Photographer Thierry Cohen’s new exhibition depicts the modern metropolis without lights
Photographer Thierry Cohen’s new exhibition depicts the modern metropolis without lights.
French photographer Thierry Cohen imagines the world’s cities without light in his latest exhibition ‘Darkened Cities’ at the East Wing gallery in DIFC, which runs until Thursday November 20. His dazzling photographs are rich not only in implication and sheer visual appeal, but also in technical ingenuity.

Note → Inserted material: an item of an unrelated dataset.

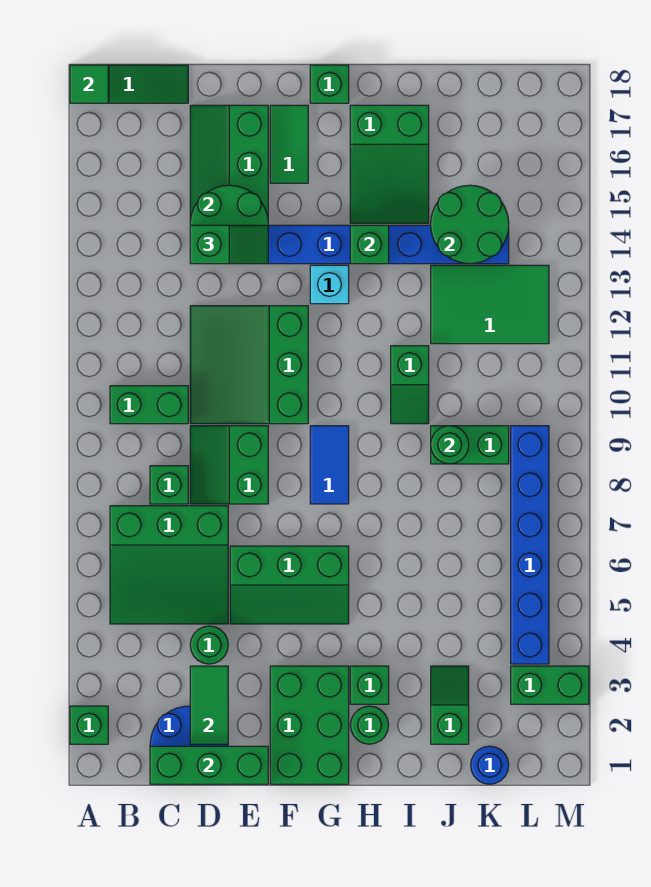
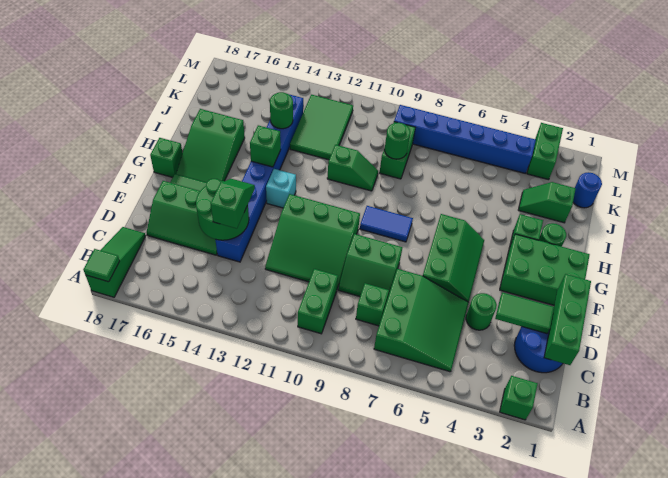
green slope H15:I17 level 1 top 17 -> green slope G16:I17 level 1 top I
green round brick J14:K15 level 2 -> green round brick J14 level 2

Photography has been an important part of Cohen’s life for many years. Born in 1963, he has worked as a professional photographer since 1985. In 2006, he decided to devote his time to personal work. ‘For a long time I had been contemplating the fact that in the last half of the century, a large percentage of the inhabitants of our planet have ceased to be able to contemplate the beauty of the Milky Way. Almost all the stars above us have become invisible in our skies due to light and atmospheric pollution. So I address in particular city dwellers who have forgotten and no longer understand nature. I wanted to find a way to show them the stars again and help them to dream and remember the celestial magnificence of what we can’t see, but what is truly there,’ explains Cohen.
His nightscape images reveal exactly what a specific city’s inhabitants would see when gazing skywards on a clear night if atmospheric and, more importantly, light pollution were not obstructing the view. ‘The best way to show the stars that are no longer visible from the city is to simply put them back in their place,’ he says.
The method he employs to produce his pictures is, in its own way, as fascinating as the result. After shooting a cityscape, Cohen positions himself in that city’s exact same geographical latitude in a desert – often thousands of miles away – and takes a photograph facing the same direction at the same sidereal time (a scale based on the earth’s rate of rotation relative to fixed stars) as in the city itself.
‘I use the same technique as early photography innovators, simply with different tools. I shoot with large-format cameras. This is important because the details are rendered more clearly and this is what I need to communicate my message in a way that will be both beautiful and accurate,’ says Cohen.
Despite the state-of-the-art digital manipulation he brings to bear, Cohen compares his procedure to techniques utilised by old masters of the craft. Like Gustave Le Gray, who in the 1850s merged images of seascapes with sky scenery, Cohen combines two ‘scape’ pictures – a cityscape and a star-sprayed nightscape – in order to build his utterly singular images. ‘My photographic scrutiny of the quality of the night sky is also a way of revealing the urgency for the use of sustainable energy systems and fighting against climate change,’ he says. “I want my viewers to contemplate the questions that my work raises: These cities of light are considered to be proof of the power of man. What if we had to turn out the lights due to lack of energy?’
The cityscapes and skylines are intentionally recognisable, showing San Francisco, New York City, Tokyo and Rio de Janeiro. Cohen has travelled the world and shuttled between bustling cities and empty, silent deserts in pursuit of his vision. For his Rio de Janeiro and São Paulo photos, he travelled to the Atacama Desert in Chile. For his images of New York, he travelled to Black Rock Desert in Nevada.
Beyond the technical challenges that he’s faced, Cohen has also endured what might be termed more prosaic, if no less intense, man-made hurdles. ‘There is, of course, figuring out the logistics of getting to another part of the world on the same latitude as the cities I chose to photograph. The weather is also an important issue, but I don’t find any of this difficult. I’m passionate about the project,’ explains Cohen.
When he ventured into the Western Sahara to create his Hong Kong nightscape, he had to be escorted, due to the conflict between the Polisario Front and Morocco and the prevalence of countless landmines that still mark the territory.
‘That is when the project went further than talking about pollution. It became something political. The sky is a link between human beings. It is a representation of what earth should be – without borders and without war,’ he says.
Although his photographs interrogate the stresses and the benefits – in fact, the very nature – of urban living, Cohen started the project with a more basic goal in mind: to create utopian and, in a sense, imaginary photographs that let the viewer dream. Ultimately, though, what Cohen is trying to do is bring to the city the silence he felt in the desert. Free. Sat-Thu 10am-3pm, 5pm-8pm. Until Thursday November 20. East Wing gallery, Limestone House, DIFC (050 5533 879).